Portable makes a good point.

Another option would be for it to be YOUR business and you pay him a commission or a percentage on each referral (although as a friend, I refer business to people all the time and expect nothing in return - I send business their way, they send business my way) and pay him for whatever accounting service he provides.

There is the very real danger that you are going to work 60 hour weeks coding and each week he’s going to make a few phone calls, fulfilling his obligation for 50% of the profits.

Having someone working the books and generating leads full time would make sense if it was a business of 10-20 coders. Then I could see that person being a partner. But if it’s just you coding, I don’t see what he’s going to be bringing in to justify half of the business.

If you do decide to split equity for the business, make sure that you are getting paid for your coding time. You keep track of the time you code and get paid for that.

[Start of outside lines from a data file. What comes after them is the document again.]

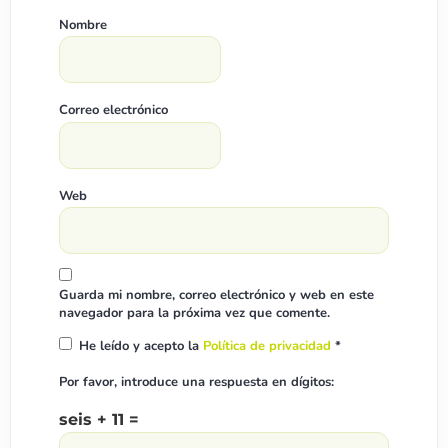
Nombre
Correo electrónico
Web
Guarda mi nombre, correo electrónico y web en este
navegador para la próxima vez que comente.
He leído y acepto la
Política de privacidad
*
Por favor, introduce una respuesta en dígitos:
seis + 11 =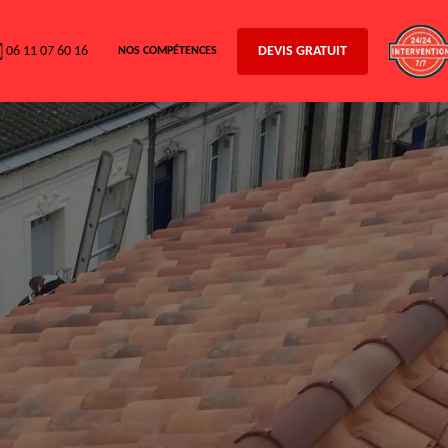
06 11 07 60 16
DEVIS GRATUIT
NOS COMPÉTENCES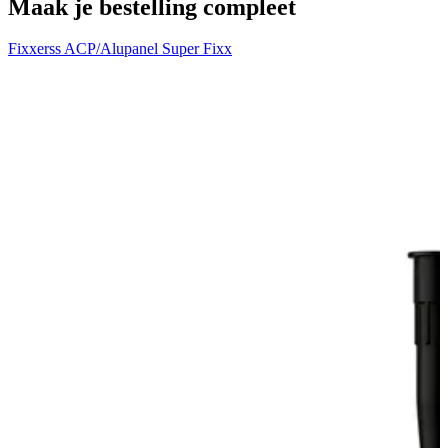
Maak je bestelling compleet
Fixxerss ACP/Alupanel Super Fixx
V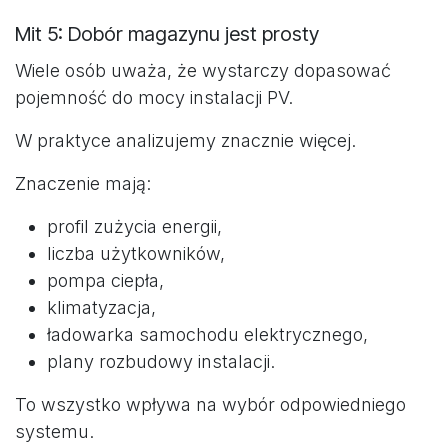
Mit 5: Dobór magazynu jest prosty
Wiele osób uważa, że wystarczy dopasować
pojemność do mocy instalacji PV.
W praktyce analizujemy znacznie więcej.
Znaczenie mają:
profil zużycia energii,
liczba użytkowników,
pompa ciepła,
klimatyzacja,
ładowarka samochodu elektrycznego,
plany rozbudowy instalacji.
To wszystko wpływa na wybór odpowiedniego
systemu.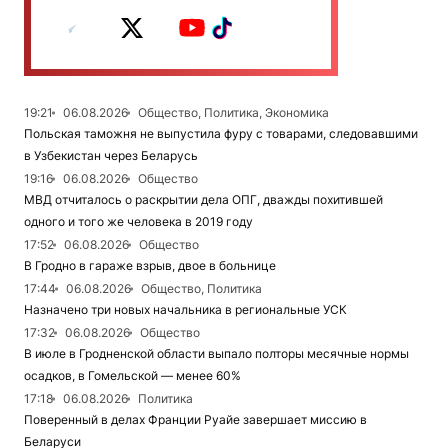
19:21
06.08.2026
Общество, Политика, Экономика
Польская таможня не выпустила фуру с товарами, следовавшими
в Узбекистан через Беларусь
19:16
06.08.2026
Общество
МВД отчиталось о раскрытии дела ОПГ, дважды похитившей
одного и того же человека в 2019 году
17:52
06.08.2026
Общество
В Гродно в гараже взрыв, двое в больнице
17:44
06.08.2026
Общество, Политика
Назначено три новых начальника в региональные УСК
17:32
06.08.2026
Общество
В июле в Гродненской области выпало полторы месячные нормы
осадков, в Гомельской — менее 60%
17:18
06.08.2026
Политика
Поверенный в делах Франции Руайе завершает миссию в
Беларуси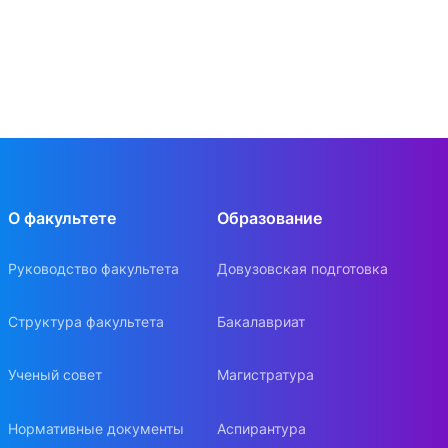
О факультете
Образование
Руководство факультета
Довузовская подготовка
Структура факультета
Бакалавриат
Ученый совет
Магистратура
Нормативные документы
Аспирантура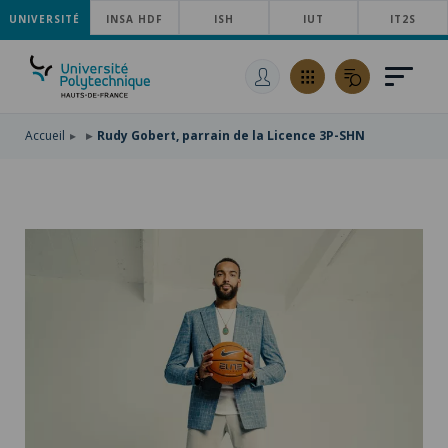
UNIVERSITÉ
ACCÉDER
INSA HDF
ISH
IUT
IT2S
AU
ALLER
MENU
AU
ACCÉDER
PRINCIPAL
CONTENU
À
PRINCIPAL
LA
RECHERCHE
Accueil
Rudy Gobert, parrain de la Licence 3P-SHN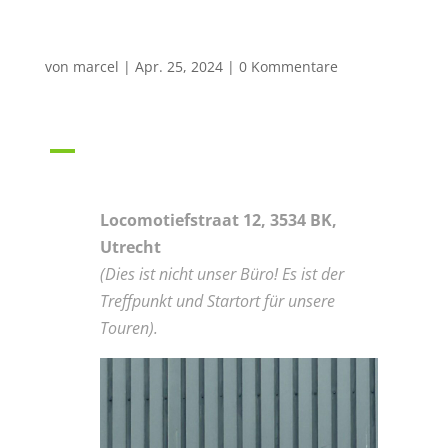
Bike?
von
marcel
|
Apr. 25, 2024
|
0 Kommentare
A
Wo ist der Treffpunkt für das
Bier- oder Prosecco-Bike?
Locomotiefstraat 12, 3534 BK,
Utrecht
(Dies ist nicht unser Büro! Es ist der
Treffpunkt und Startort für unsere
Touren).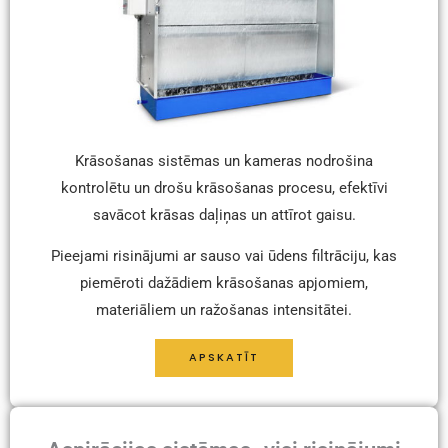
Krāsošanas sistēmas un kameras nodrošina
kontrolētu un drošu krāsošanas procesu, efektīvi
savācot krāsas daļiņas un attīrot gaisu.
Pieejami risinājumi ar sauso vai ūdens filtrāciju, kas
piemēroti dažādiem krāsošanas apjomiem,
materiāliem un ražošanas intensitātei.
APSKATĪT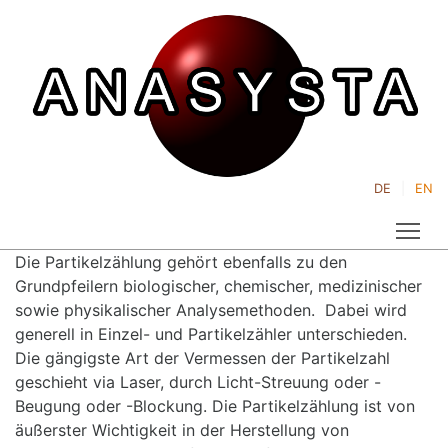
DE
EN
Tog
Die Partikelzählung gehört ebenfalls zu den
Grundpfeilern biologischer, chemischer, medizinischer
sowie physikalischer Analysemethoden. Dabei wird
generell in Einzel- und Partikelzähler unterschieden.
Die gängigste Art der Vermessen der Partikelzahl
geschieht via Laser, durch Licht-Streuung oder -
Beugung oder -Blockung. Die Partikelzählung ist von
äußerster Wichtigkeit in der Herstellung von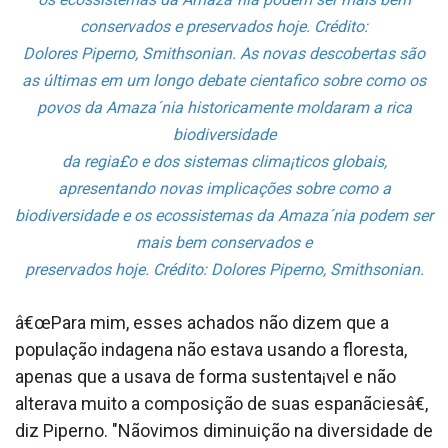
conservados e preservados hoje. Crédito:
Dolores Piperno, Smithsonian. As novas descobertas são
as últimas em um longo debate cienta­fico sobre como os
povos da Amaza´nia historicamente moldaram a rica
biodiversidade
da regia£o e dos sistemas clima¡ticos globais,
apresentando novas implicações sobre como a
biodiversidade e os ecossistemas da Amaza´nia podem ser
mais bem conservados e
preservados hoje. Crédito: Dolores Piperno, Smithsonian.
â€œPara mim, esses achados não dizem que a
população inda­gena não estava usando a floresta,
apenas que a usava de forma sustenta¡vel e não
alterava muito a composição de suas espanãciesâ€,
diz Piperno. "Nãovimos diminuição na diversidade de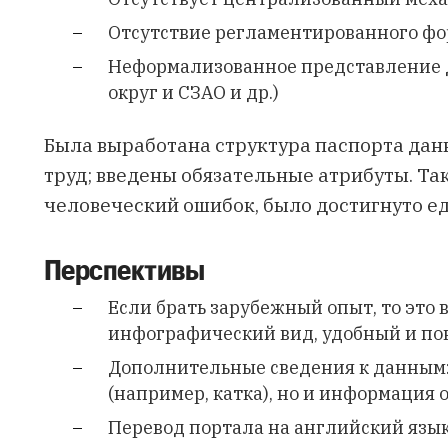
Отсутствие регламентированного фо
Неформализованное представление д
округ и СЗАО и др.)
Была выработана структура паспорта да
труд; введены обязательные атрибуты. Та
человеческий ошибок, было достигнуто е
Перспективы
Если брать зарубежный опыт, то это
инфографический вид, удобный и по
Дополнительные сведения к данным: 
(например, катка), но и информация о
Перевод портала на английский язык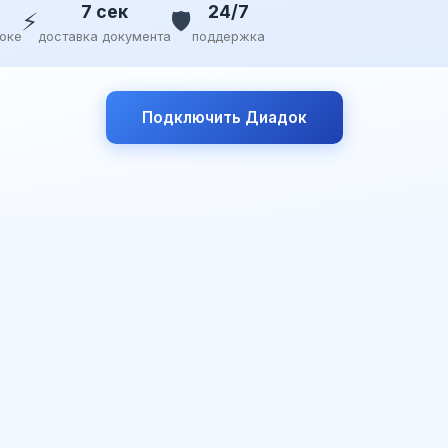
7 сек
24/7
⚡
🛡️
доке
доставка документа
поддержка
Подключить Диадок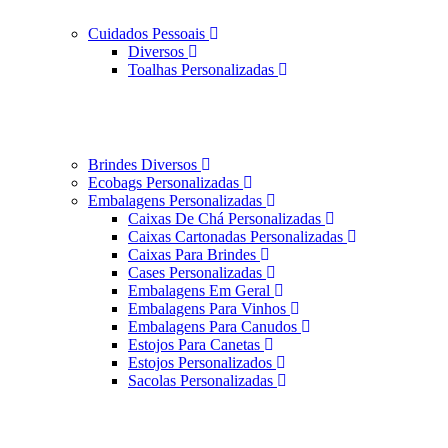
Cuidados Pessoais
Diversos
Toalhas Personalizadas
Brindes Diversos
Ecobags Personalizadas
Embalagens Personalizadas
Caixas De Chá Personalizadas
Caixas Cartonadas Personalizadas
Caixas Para Brindes
Cases Personalizadas
Embalagens Em Geral
Embalagens Para Vinhos
Embalagens Para Canudos
Estojos Para Canetas
Estojos Personalizados
Sacolas Personalizadas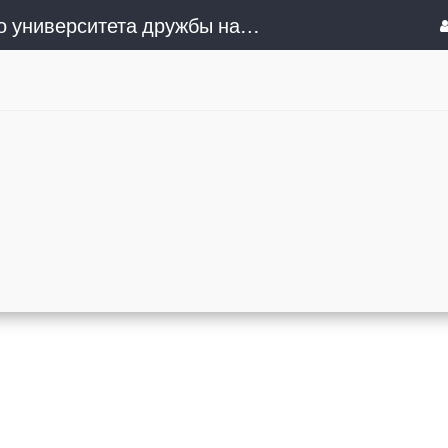
Сочинский институт (филиал) Российского университета дружбы народов им. Патриса Лумумбы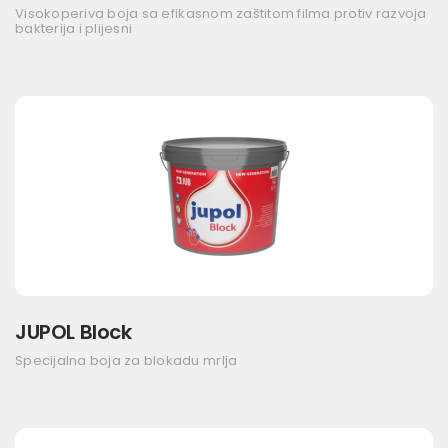
Visokoperiva boja sa efikasnom zaštitom filma protiv razvoja
bakterija i plijesni
JUPOL Block
Specijalna boja za blokadu mrlja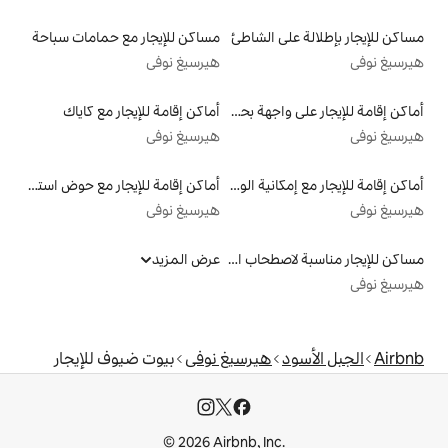
الشاطئ
مساكن للإيجار مع حمامات سباحة
هيرسيغ نوفى
أماكن إقامة للإيجار على واجهة بحرية
أماكن إقامة للإيجار مع كاياك
هيرسيغ نوفى
أماكن إقامة للإيجار مع إمكانية الوصول إلى الشاطئ
أماكن إقامة للإيجار مع حوض استحمام ساخن
هيرسيغ نوفى
مساكن للإيجار مناسبة لاصطحاب الحيوانات الأليفة
عرض المزيد
هيرسيغ نوفى
بيوت ضيوف للإيجار
© 2026 Airbnb, I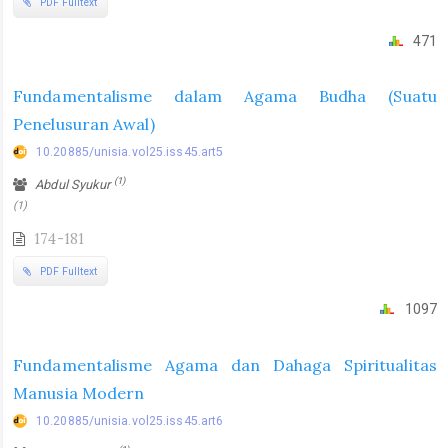
PDF Fulltext
471
Fundamentalisme dalam Agama Budha (Suatu
Penelusuran Awal)
10.20885/unisia.vol25.iss45.art5
(1)
Abdul Syukur
(1)
174-181
PDF Fulltext
1097
Fundamentalisme Agama dan Dahaga Spiritualitas
Manusia Modern
10.20885/unisia.vol25.iss45.art6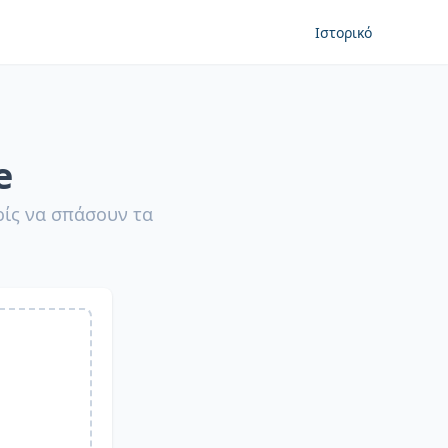
Ιστορικό
e
ίς να σπάσουν τα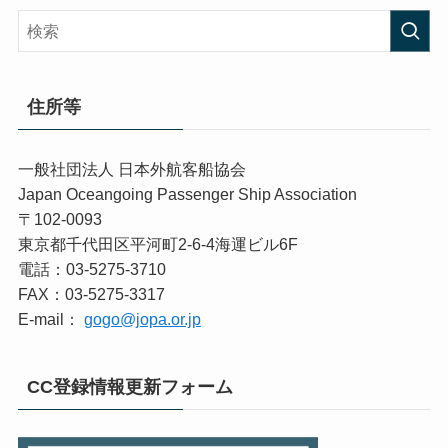
住所等
一般社団法人 日本外航客船協会
Japan Oceangoing Passenger Ship Association
〒102-0093
東京都千代田区平河町2-6-4海運ビル6F
電話：03-5275-3710
FAX：03-5275-3317
E-mail：
gogo@jopa.or.jp
CC登録情報更新フォーム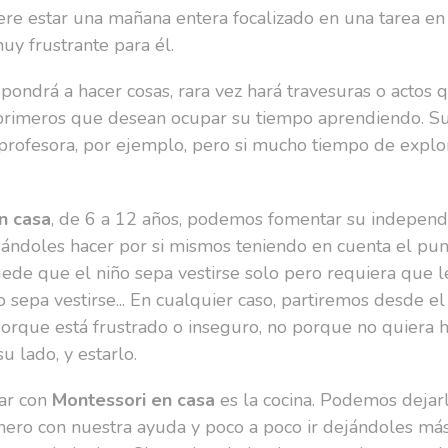
ere estar una mañana entera focalizado en una tarea en c
uy frustrante para él.
e pondrá a hacer cosas, rara vez hará travesuras o actos 
s primeros que desean ocupar su tiempo aprendiendo. S
 profesora, por ejemplo, pero si mucho tiempo de explor
n casa
, de 6 a 12 años, podemos fomentar su independ
jándoles hacer por si mismos teniendo en cuenta el pu
uede que el niño sepa vestirse solo pero requiera que 
sepa vestirse... En cualquier caso, partiremos desde el
porque está frustrado o inseguro, no porque no quiera ha
u lado, y estarlo.
ar con
Montessori en casa
es la cocina. Podemos dejarl
imero con nuestra ayuda y poco a poco ir dejándoles má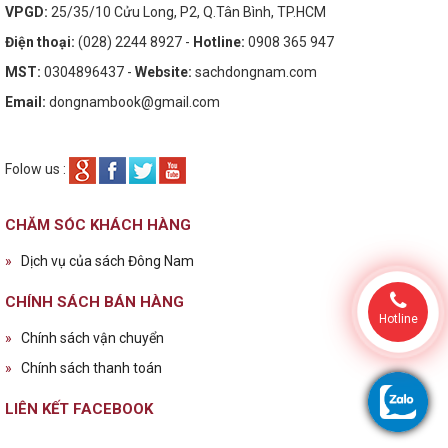
VPGD:
25/35/10 Cửu Long, P2, Q.Tân Bình, TP.HCM
Điện thoại:
(028) 2244 8927 -
Hotline:
0908 365 947
MST:
0304896437 -
Website:
sachdongnam.com
Email:
dongnambook@gmail.com
Folow us :
CHĂM SÓC KHÁCH HÀNG
»
Dịch vụ của sách Đông Nam
CHÍNH SÁCH BÁN HÀNG
Hotline
»
Chính sách vận chuyển
»
Chính sách thanh toán
LIÊN KẾT FACEBOOK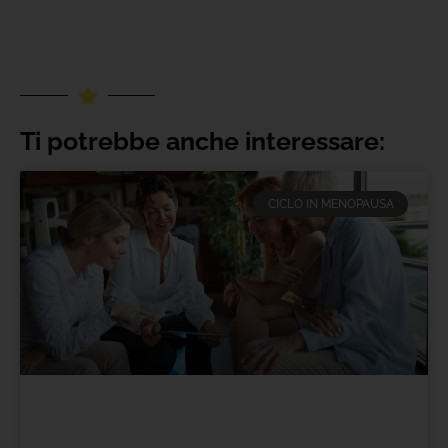
Ti potrebbe anche interessare:
CICLO IN MENOPAUSA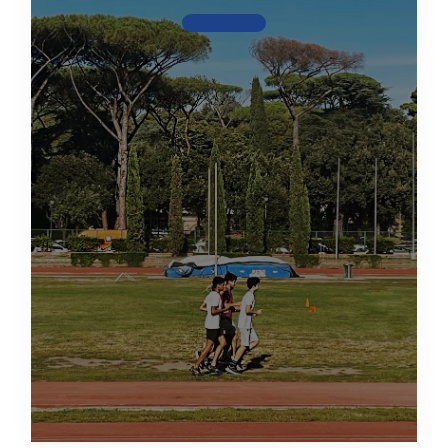
Scopri di più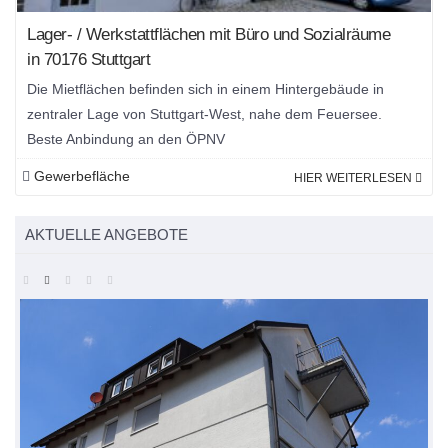
Lager- / Werkstattflächen mit Büro und Sozialräume
in 70176 Stuttgart
Die Mietflächen befinden sich in einem Hintergebäude in
zentraler Lage von Stuttgart-West, nahe dem Feuersee.
Beste Anbindung an den ÖPNV
Gewerbefläche
HIER WEITERLESEN
AKTUELLE ANGEBOTE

He keeps track of the time he generates clients and keeps track of that and you each get paid and agreed upon amount. Then after that, after all other expenses including what you have to spend of software and equipment and advertising and web site, etc, and after saving a little for future of the company, then you divvy up the equity at the end of the year, the surplus. It’s very important that he doesn’t think he’s going to be getting 50% of the gross receipts. This all needs to be very clear to both of you. I don’t know how much business experience you guys have, but you need to be very clear about how this works. I would recommend doing some reading on how small companies are structured.